TruNLP
Posative and negative mind set

Is Fear Getting In Your Way?

Posted 27th July 2021, 09:05am

Fear can be normal and healthy, and serve an important purpose. But sometimes, our fears hold us back, and create blocks that stop us from living a happy and fulfilled life. 

When we allow irrational fears to shape our decisions and actions, we give them the power to shape who we are. 

What is fear? 

When we experience fear, a biochemical reaction occurs in our body; the amygdala triggers a response in the nervous system, releasing cortisol and adrenaline. As a result, our heart rate and blood pressure increase. That experience is universal among humans and serves an important purpose.

Our emotional response to fear stimuli is more individual. Some people actively seek out fear-inducing experiences because they enjoy the ‘adrenaline rush’, while other people experience fear as an overwhelmingly negative emotion.

Fear is about the ‘now’. It is our response to immediate and specific dangers. Whereas anxiety is our response to more generalised, non-specific threats, or anticipated events in the future. 

When is fear a good thing?

Fear has a function; it is there to keep us safe. Some fears are innate, and important. Fear of an animal that poses a genuine and immediate threat to your life, for example, is perfectly sensible.

Healthy fear is about helping us to identify genuine threats and dangers. It is a survival mechanism that puts our body into a ‘fight or flight’ response, which helps us to confront or escape immediate danger. 

These physical responses in our body are an evolutionary function that happen automatically in response to perceived threats. When those threats are real, our fear response is not only a good thing, it can be essential to our survival.

Certain fears might motivate us to develop and grow. The fear of failure, or losing our job, for example, could push us to learn more, and work harder. The problem is, instead of providing motivation, fears like this can often paralyse us, and make us feel trapped…

When does fear become unhelpful?

Fear is our response to ‘perceived threats’. So, what happens when our perception is misguided or incorrect, and the ‘threat’ in question doesn’t actually pose any real danger? 

When that happens, we find our choices unnecessarily restricted by our desire to avoid these perceived dangers. This can become incredibly limiting, and the longer it goes on, the more it will block our ability to move forward. 

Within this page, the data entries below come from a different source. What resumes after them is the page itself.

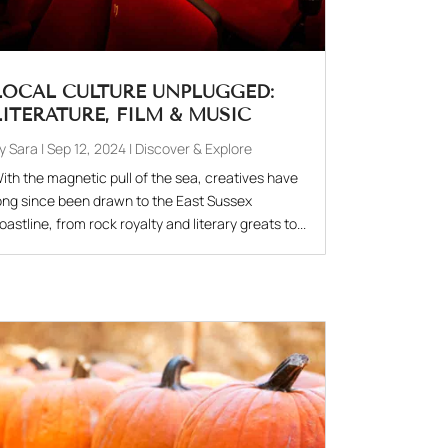
LOCAL CULTURE UNPLUGGED:
LITERATURE, FILM & MUSIC
by
Sara
|
Sep 12, 2024
|
Discover & Explore
ith the magnetic pull of the sea, creatives have
ong since been drawn to the East Sussex
oastline, from rock royalty and literary greats to...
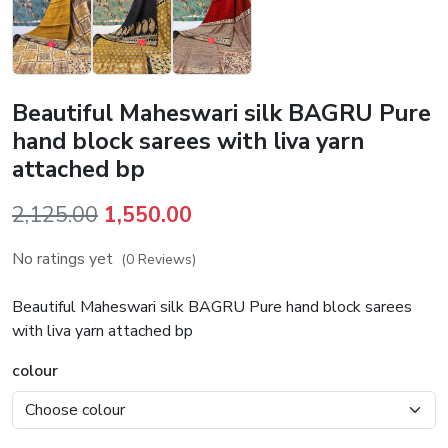
Beautiful Maheswari silk BAGRU Pure
hand block sarees with liva yarn
attached bp
Original
Current
2,125.00
1,550.00
price
price
No ratings yet
(0 Reviews)
was:
is:
₹2,125.00.
₹1,550.00.
Beautiful Maheswari silk BAGRU Pure hand block sarees
with liva yarn attached bp
colour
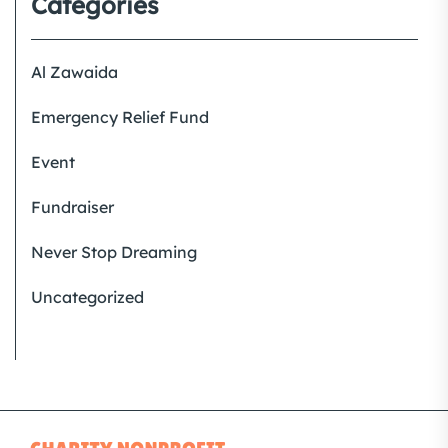
Categories
Al Zawaida
Emergency Relief Fund
Event
Fundraiser
Never Stop Dreaming
Uncategorized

Fear can kill ambition, and stifle creativity. It can force us to stagnate personally and professionally, because we are too afraid to leave the perceived safety of our comfort zone. It creates mental blocks that keep us trapped, or stuck in place.

When choices are influenced by fear, we are more likely to avoid challenges, which can often lead to missed opportunities. 

What can we do about it?

Become conscious

Many limiting fears are unconscious, meaning we’re either not aware of them, or we’re not aware of how they influence our decision making. That means that the first step to overcoming them is to become aware. 

By recognising any fears we are harbouring, and how those fears are shaping the way we think and behave, we are able to move on to the next important step.

Challenge it

In almost every case, these fears are learned. Perhaps as a result of a traumatic experience, or because we have been programmed to believe certain ideas. 

The reason for our fears isn’t actually very important. What is important is the fact that if the fear is LEARNED, it can be UNLEARNED. The first step in that process is to challenge the beliefs that reinforce that fear. Examine the ‘threat’, and decide if it does, in fact, pose a real and immediate danger. 

Reprogram the unconscious

NLP techniques can help us to program a new set of beliefs into our unconscious, replacing limiting fears with a new outlook that doesn’t stand in our way. 

Reinforce the learning

This is an ongoing process. Once we have removed the fear, we need to put new habits in place, and to reinforce our new way of thinking, through practice and repetition. 

It can appear to be incredibly difficult to remove the barriers put in place by fear. But it is so rewarding when we do. 

Imagine how it would feel to stop running away from something, and start moving towards the life you always wanted.